Vander Wende was on a break following the Aladdin project when he met the Millers by happenstance. A Myst fan, he saw in it a new range of possibilities for the computer as an entertainment medium.
“Robyn and Rand started telling me their ambitions for the second game,” he recalls, “and it just seemed to fit a lot of the things that I’d been thinking of trying to get involved in.”
“It really seemed like a perfect match when we met Richard,” says Robyn Miller. “There was just a whole lot that we had in common regarding our desires to create and the philosophies we have about creating things.”
Miller says Vander Wende’s influence on Riven is profound.
“We wound up traveling down a number of roads that we wouldn’t have traveled if it were not for the fact that Richard brought a kind of freshness and some brand new ideas to the project,” Miller says.
For the Millers, Riven is a far more complex approach to creativity than their previous experience.
Myst was the product of four talented novices who got together, came up with ideas and created the game as they went using a Macintosh computer. Robyn and artist Chuck Carter did the graphics and animation as they sat at the Mac, changing things as they went.
Chris Brandkamp, Cyan’s chief financial officer, was the sound man for Myst, using the cardboard box that his new refrigerator came in as his studio. The people who appear in Myst’s filmed portions were the Miller brothers.

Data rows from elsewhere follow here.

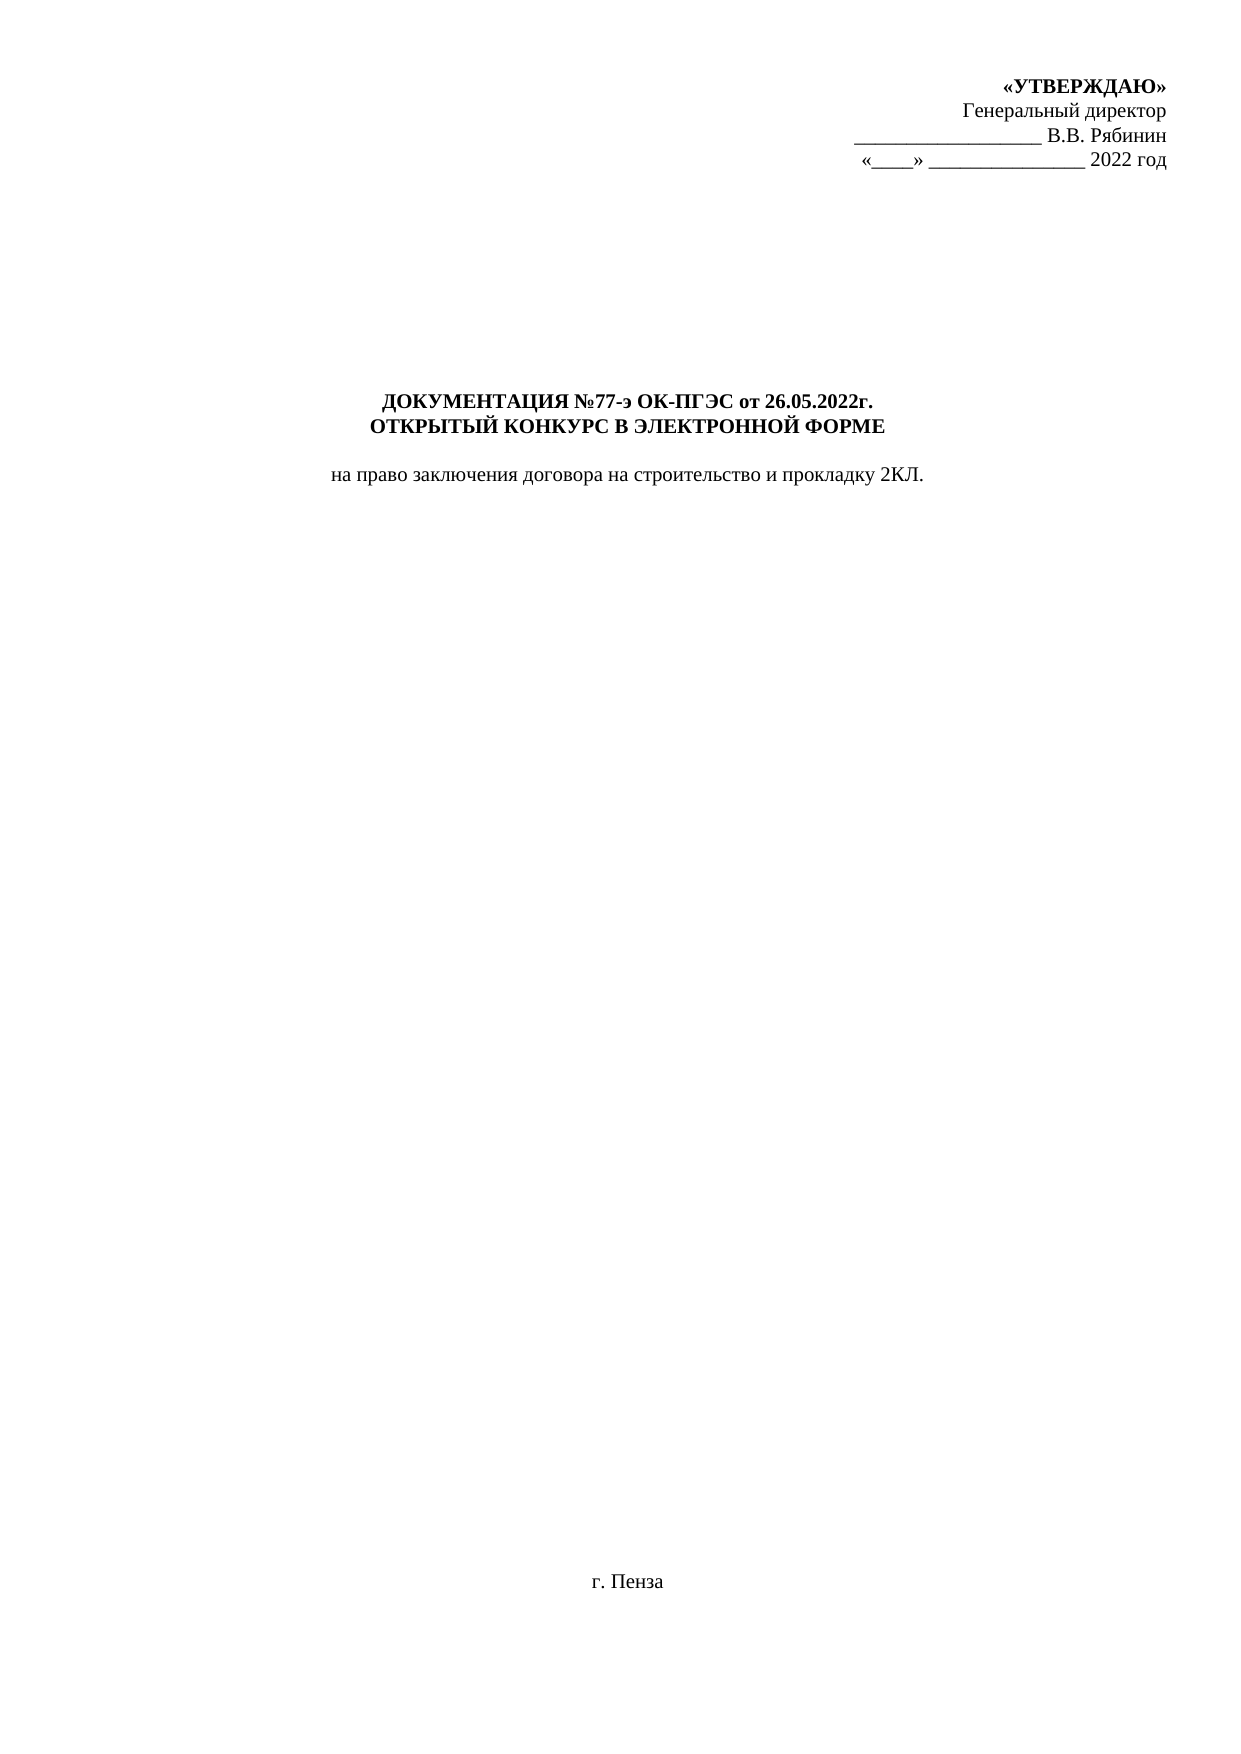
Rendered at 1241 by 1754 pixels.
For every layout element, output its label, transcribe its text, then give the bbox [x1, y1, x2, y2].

text г. Пенза [89, 1568, 1166, 1593]
text ОТКРЫТЫЙ КОНКУРС В ЭЛЕКТРОННОЙ ФОРМЕ [89, 413, 1166, 438]
text «УТВЕРЖДАЮ» [444, 74, 1166, 98]
text на право заключения договора на строительство и прокладку 2КЛ. [89, 462, 1166, 486]
text «____» _______________ 2022 год [89, 147, 1166, 171]
text __________________ В.В. Рябинин [89, 122, 1166, 147]
text Генеральный директор [89, 98, 1166, 122]
text ДОКУМЕНТАЦИЯ №77-э ОК-ПГЭС от 26.05.2022г. [89, 389, 1166, 413]
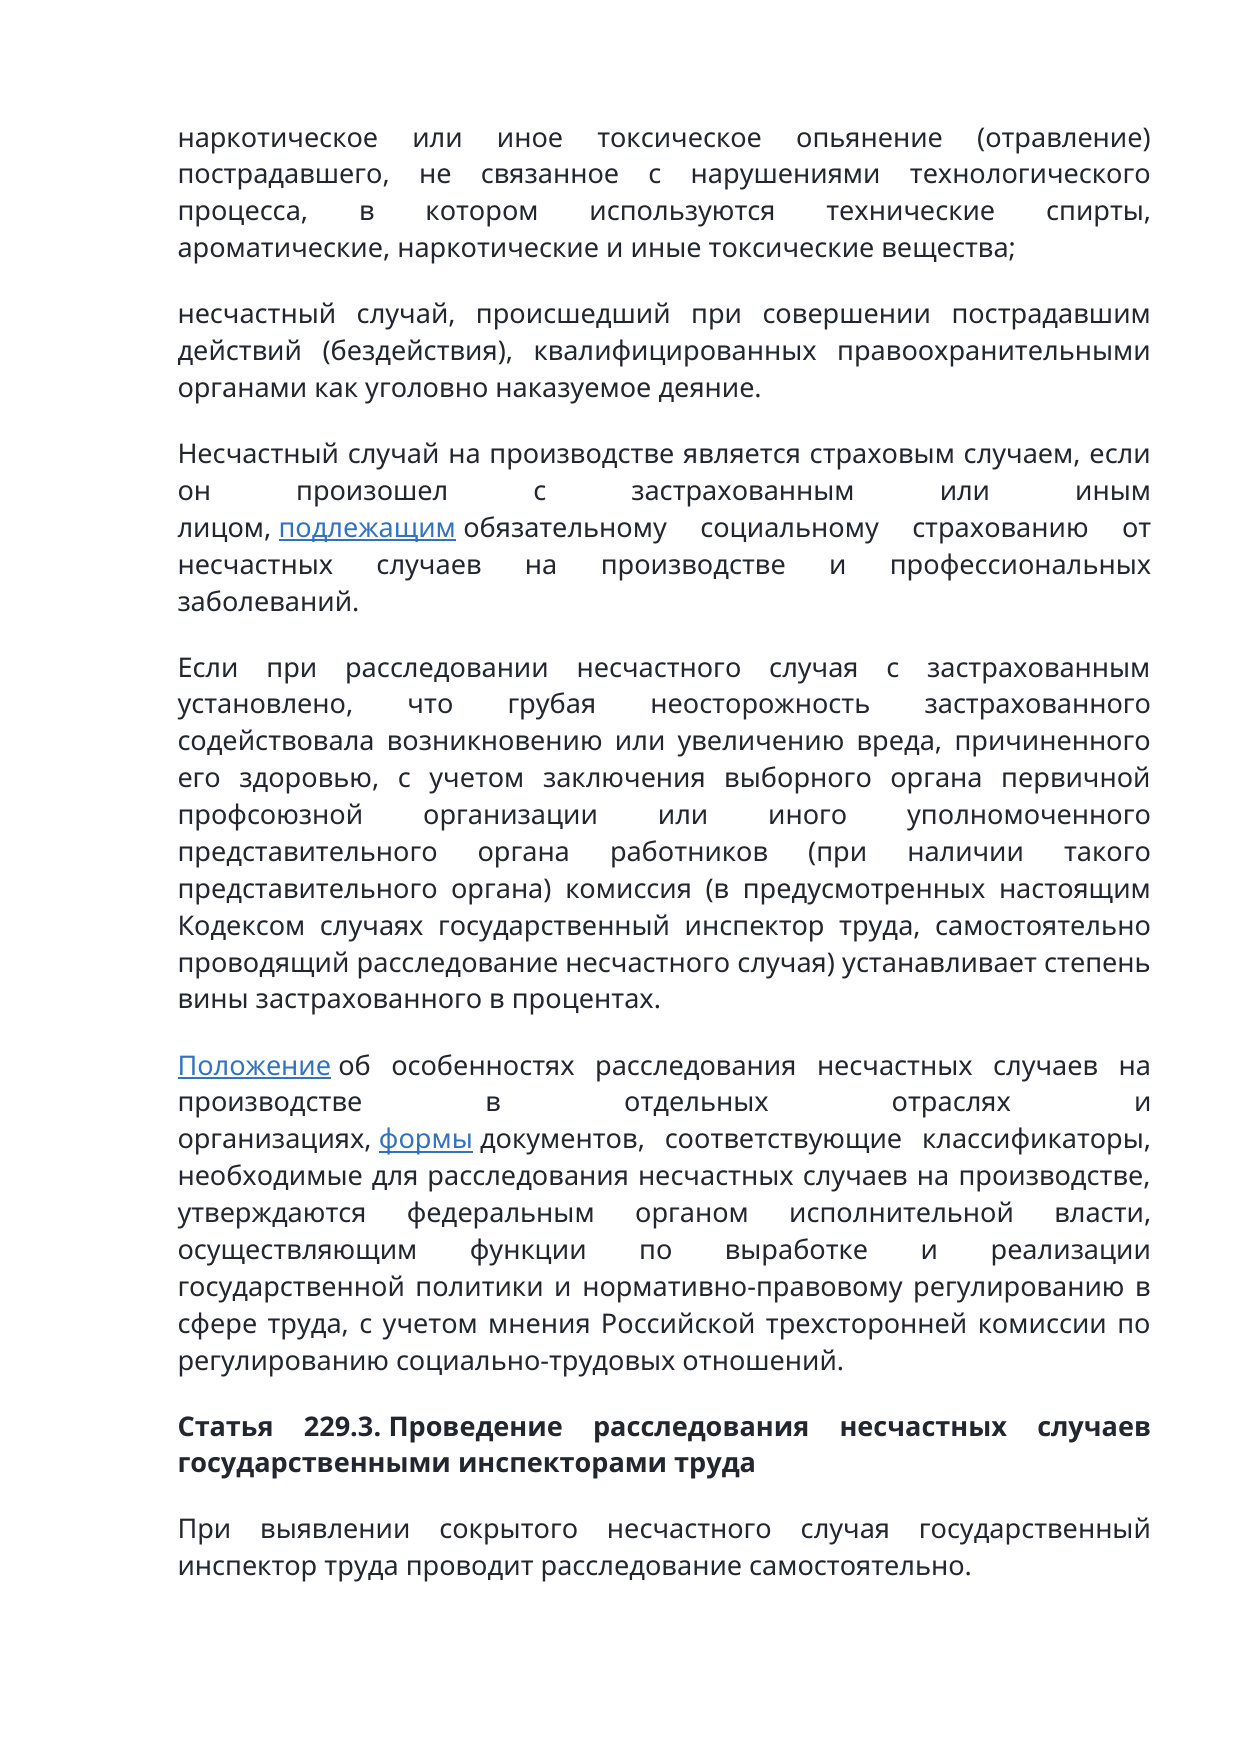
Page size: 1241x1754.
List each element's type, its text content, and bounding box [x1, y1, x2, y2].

text несчастный случай, происшедший при совершении пострадавшим действий (бездействия), квалифицированных правоохранительными органами как уголовно наказуемое деяние. [177, 295, 1152, 405]
text Статья 229.3. Проведение расследования несчастных случаев государственными инспекторами труда [177, 1407, 1152, 1481]
text При выявлении сокрытого несчастного случая государственный инспектор труда проводит расследование самостоятельно. [177, 1510, 1152, 1584]
text Положение об особенностях расследования несчастных случаев на производстве в отдельных отраслях и организациях, формы документов, соответствующие классификаторы, необходимые для расследования несчастных случаев на производстве, утверждаются федеральным органом исполнительной власти, осуществляющим функции по выработке и реализации государственной политики и нормативно-правовому регулированию в сфере труда, с учетом мнения Российской трехсторонней комиссии по регулированию социально-трудовых отношений. [177, 1046, 1152, 1378]
text Если при расследовании несчастного случая с застрахованным установлено, что грубая неосторожность застрахованного содействовала возникновению или увеличению вреда, причиненного его здоровью, с учетом заключения выборного органа первичной профсоюзной организации или иного уполномоченного представительного органа работников (при наличии такого представительного органа) комиссия (в предусмотренных настоящим Кодексом случаях государственный инспектор труда, самостоятельно проводящий расследование несчастного случая) устанавливает степень вины застрахованного в процентах. [177, 648, 1152, 1017]
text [177, 118, 1152, 266]
text Несчастный случай на производстве является страховым случаем, если он произошел с застрахованным или иным лицом, подлежащим обязательному социальному страхованию от несчастных случаев на производстве и профессиональных заболеваний. [177, 434, 1152, 619]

The credits for Riven, on the other hand, will include 40 or 50 contributors, Miller says.
Filmed sequences were shot in San Francisco using a troop of professional actors.
Instead of a Mac computer, Cyan has 13 expensive Silicon Graphics workstations producing 3-D computer models for every object that appears in Riven. The Silicon Graphics machines are expensive enough that they are typically limited to the likes of George Lucas.
“There’s just no comparison,” says Vander Wende.
“For every object that is built, for every room that is built, we do detailed sketches,” Miller says. “On Myst, Chuck and I just sort of came up with ideas and made them. Our sketches were on the computer screen.”
For Riven, though, so many people are involved that every scene must be sketched and carefully checked for consistency with the set of rules they have established for the Riven universe.
But while Miller sees Riven as a vastly more complex process than Myst, Vander Wende sees it as a far simpler process than Aladdin.
“For me, this is a skeleton crew by comparison,” Vander Wende says. “There’s great appeal to working on a small project that doesn’t inevitably get out of control.”
The reality is that Cyan could not have produced Riven under the same set of circumstances in which they produced Myst. Their ambitions for the sequel precluded that. Even with all the technological advantages, producing Riven with four or five people would have taken a lot longer than four years.
“They are both very valid processes,” says Miller of the contrasting creative approaches. “I’ve enjoyed the experience of working both ways. But I think this is the better way to do it.”
Having a 23-person company, though, presents some problems for Cyan when Riven is completed.
The entire company’s focus now is in the last sprint to finish Riven. Miller and Vander Wende, co-directors of the project, allow no diversion in focus in this final critical stage.
Miller says that means “the next project hasn’t even begun. Not even conceptually. It happened like this with Myst as well.”
So when Riven finally is finished, Cyan’s employees won’t have much to do until the next project gears up.
“You can’t afford that for very long,” Miller admits. “I think this will be the last project where we put all our eggs in one basket. We’ll want to diversify a bit.”
Miller sees the company growing large enough to have two or three creative teams working on separate projects at any given time.
As for a sequel to Riven, well, it’s likely to be a while.
Meantime, you can find a dictionary. Or just play the game.
Says Miller, “It will become real obvious to people when they play Riven how apt that name is to everything that’s going on when you are in that universe.”